Prim wanted to ask what was the point of owning such a power if it was never to be used, but she was distracted, now that she was standing still, by a curious sensation transmitted into the soles of her feet from the ground.
In a way it was but a faint reverberation, and yet it came over and over again, with quickening pace, and the fact that it was shaking the ground itself bespoke some great power behind it. The fight on the islet had bated for a few moments as the combatants, drawn apart to a safe distance, caught their breath. The angel’s sword was making a fiery road across the lake between him and Prim, as when the sun sets across a great water. Within it she could see ripples that coincided with the thuds she felt in her legs.
The sprite lacked that connection to the ground and so was slower to sense it. Perhaps she was now alerted by those ripples, or by the snapping of thick branches that could be heard in the forest spreading away from the shore of the lake. She beat her wings several times and shot directly upward to a great height as if to survey the area, then dove toward the forest. She pulled up before getting involved in the trees and veered back toward the place where the sandbar was rooted to the beach. Her light grew brighter. Prim got the idea that she was both lighting the way and acting as a guide star for whatever was coming through the woods and shaking the ground with those heavy footfalls.
A sudden shifting of the light told her that the angel had brandished his sword. Turning to look at the islet, Prim saw that the angel had risen from kneeling and partly unfurled his wings. He had felt what Prim had felt and was looking toward the shore of the lake.
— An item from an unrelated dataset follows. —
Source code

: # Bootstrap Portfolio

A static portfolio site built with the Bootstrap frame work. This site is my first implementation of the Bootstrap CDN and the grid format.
A small tree fell over near the shore; this was clearly visible in the illumination cast by the sprite.
A moment later Edda emerged from the woods. She was not quite running, but striding briskly, and each footfall shook the ground and discomposed the water. She crossed the beach in a few strides and started walking up the sandbar toward the islet.
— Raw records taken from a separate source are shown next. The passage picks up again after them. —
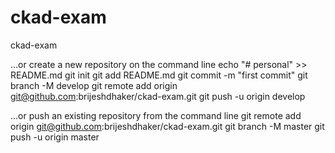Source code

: # ckad-exam
ckad-exam

…or create a new repository on the command line
echo "# personal" >> README.md
git init
git add README.md
git commit -m "first commit"
git branch -M develop
git remote add origin git@github.com:brijeshdhaker/ckad-exam.git
git push -u origin develop
                
…or push an existing repository from the command line
git remote add origin git@github.com:brijeshdhaker/ckad-exam.git
git branch -M master
git push -u origin master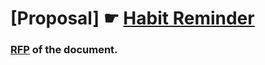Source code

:# [Proposal]  ☛ [Habit Reminder](https://github.com/NaveenTanuku/HabitReminder)
### [RFP](https://github.com/NaveenTanuku/HabitReminder/blob/main/rfp.md)  of the document.
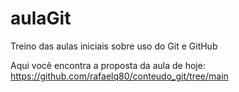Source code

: # aulaGit
Treino das aulas iniciais sobre uso do Git e GitHub

Aqui você encontra a proposta da aula de hoje: <https://github.com/rafaelq80/conteudo_git/tree/main>
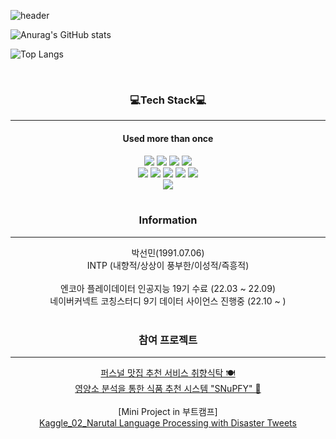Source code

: ![header](https://capsule-render.vercel.app/api?type=slice&reversal=false&color=fcf0a0&height=300&text=Hello!%20I'm%20Seonmin🐣&fontColor=8ABB8A&fontSize=70&fontAlign=60&rotate=18&stroke=8ABB8A&strokeWidth=3)

![Anurag's GitHub stats](https://github-readme-stats.vercel.app/api?username=firstout&show_icons=true&theme=radical&card_width=100px&layout=compact&bg_color=F3F2E1&title_color=252525&text_color=1E3A64&icon_color=0036AB)

![Top Langs](https://github-readme-stats.vercel.app/api/top-langs/?username=firstout&layout=compact)

<br/>
<h3 align = "center">💻Tech Stack💻</h3>

---
<h4 align= "center">Used more than once</h4>
<div align = "center">
<img src = "https://img.shields.io/badge/Python-3776AB?style=flat-square&logo=Python&logoColor=white">
<img src = "https://img.shields.io/badge/TensorFlow-FF6F00?style=flat&logo=TensorFlow&logoColor=white">
<img src = "https://img.shields.io/badge/OpenCV-5C3EE8?style=flat&logo=OpenCV&logoColor=white"> 
<img src = "https://img.shields.io/badge/PyTorch-EE4C2C?style=flat&logo=PyTorch&logoColor=white">
<br/>
<img src = "https://img.shields.io/badge/Flask-000000?style=flat&logo=Flask&logoColor=white">
<img src = "https://img.shields.io/badge/JavaScript-F7DF1E?style=flat&logo=JavaScript&logoColor=white">
<img src = "https://img.shields.io/badge/HTML-E34F26?style=flat&logo=HTML5&logoColor=white">
<img src = "https://img.shields.io/badge/CSS-1572B6?style=flat&logo=CSS3&logoColor=white">
<img src = "https://img.shields.io/badge/Spring-6DB33F?style=flat&logo=Spring&logoColor=white"> 
<br/>
<img src = "https://img.shields.io/badge/MySQL-4479A1?style=flat&logo=MySQL&logoColor=white">
</div>
<br/>

<h3 align = "center">Information </h3>

---
<div align="center">
박선민(1991.07.06) <br/>
INTP (내향적/상상이 풍부한/이성적/즉흥적) <br/>
<br/>
엔코아 플레이데이터 인공지능 19기 수료 (22.03 ~ 22.09)<br/>
네이버커넥트 코칭스터디 9기 데이터 사이언스 진행중 (22.10 ~ )
</div>

<br/>

<h3 align = "center">참여 프로젝트</h3>

---
<div align="center">
  <a href = "https://adaptable-newsboy-3bc.notion.site/ppt-bf8e30a6595c4fc098071ab75f9bce4a"> 퍼스널 맛집 추천 서비스 취향식탁 🍽 </a> <br/>
  <a href = "https://github.com/kyky7896/Snubfy_project"> 영양소 분석을 통한 식품 추천 시스템 "SNuPFY" 🥦 </a>
  <br/><br/>
   [Mini Project in 부트캠프] <br/>
   <a href = "https://github.com/xilverh0ya/MyStudy/tree/master/06_Mini_Project/Kaggle_02_Narutal%20Language%20Processing%20with%20Disaster%20Tweets"> Kaggle_02_Narutal Language Processing with Disaster Tweets </a> <br/> <br/>
</div>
Prim, for her part, had been expecting something like a hill-giant, or at least one of the enormous wild beasts with which Spring had populated the forests of the north. That it was Edda made sense to her, of course; but she could not help looking at the angel to see his reaction. Did it make sense to him? Did angels know about giantesses and wild souls and talking ravens and sprites? Were they taught about such things in some kind of angel academy? Were they omniscient? Or did El prevent them from knowing about such prodigies, so as to better control them?
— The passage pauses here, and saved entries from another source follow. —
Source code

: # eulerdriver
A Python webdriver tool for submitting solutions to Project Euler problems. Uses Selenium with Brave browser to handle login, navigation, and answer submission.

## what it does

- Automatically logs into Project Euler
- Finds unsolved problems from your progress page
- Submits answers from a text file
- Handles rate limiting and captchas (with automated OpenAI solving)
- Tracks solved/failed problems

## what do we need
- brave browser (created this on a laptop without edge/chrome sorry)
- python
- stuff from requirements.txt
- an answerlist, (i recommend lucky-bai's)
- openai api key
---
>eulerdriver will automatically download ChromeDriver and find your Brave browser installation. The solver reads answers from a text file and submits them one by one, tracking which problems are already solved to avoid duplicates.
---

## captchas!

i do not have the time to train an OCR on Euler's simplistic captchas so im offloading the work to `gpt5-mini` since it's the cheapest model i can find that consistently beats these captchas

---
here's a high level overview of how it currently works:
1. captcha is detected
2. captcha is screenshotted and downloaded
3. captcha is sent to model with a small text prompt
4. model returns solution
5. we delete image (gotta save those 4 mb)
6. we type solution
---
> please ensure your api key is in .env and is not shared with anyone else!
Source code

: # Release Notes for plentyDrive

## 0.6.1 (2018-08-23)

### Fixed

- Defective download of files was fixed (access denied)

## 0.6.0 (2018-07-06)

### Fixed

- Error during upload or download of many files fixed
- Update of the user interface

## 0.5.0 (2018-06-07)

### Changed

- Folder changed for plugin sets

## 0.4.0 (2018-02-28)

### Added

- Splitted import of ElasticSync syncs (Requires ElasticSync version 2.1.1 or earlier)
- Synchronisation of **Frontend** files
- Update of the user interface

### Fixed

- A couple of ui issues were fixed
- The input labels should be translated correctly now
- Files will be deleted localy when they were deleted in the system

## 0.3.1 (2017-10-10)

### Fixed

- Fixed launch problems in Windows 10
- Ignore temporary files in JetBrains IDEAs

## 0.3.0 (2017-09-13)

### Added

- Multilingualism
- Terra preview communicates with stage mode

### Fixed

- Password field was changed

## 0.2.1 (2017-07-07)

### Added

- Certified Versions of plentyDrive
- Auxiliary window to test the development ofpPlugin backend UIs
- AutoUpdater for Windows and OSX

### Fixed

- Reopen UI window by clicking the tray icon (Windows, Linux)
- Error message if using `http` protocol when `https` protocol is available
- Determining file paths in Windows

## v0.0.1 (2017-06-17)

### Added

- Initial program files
Halfway along the sandbar, a young tree got in Edda’s way. She put her shoulder into it and it went down. Its entire root ball emerged from the loose ground and she kicked it into the lake. This did not go unwatched by the angel, who now spread his wings wider and bent his knees, preparing to spring into the air.
Burr had other plans. With a great swing of his spear he severed the angel’s right wing from his shoulder. It fell to the ground gushing aura. A moment later the other joined it.
Staggered and unbalanced by the loss of those appendages, the angel was barely able to raise his sword by the time Edda strode onto the islet. In spite of the fact that there was a foe to his side who had just inflicted grievous damage upon him, the angel chose to face, and to brandish his sword at, the unarmed woman coming directly for him. He raised it on high above his head, poised to bring down a killing blow.
Burr rang down one of his own, severing both of the angel’s arms between wrists and elbows. The sword fell back onto the stone and clattered and scraped its way down into the waters of the lake, which did not extinguish it but now glowed from within.
Edda spread her arms wide. She wore a long cloak that hung from them like dark wings. Without slowing her pace she met the angel with the full front of her body and embraced him, shrouding his form in her garment.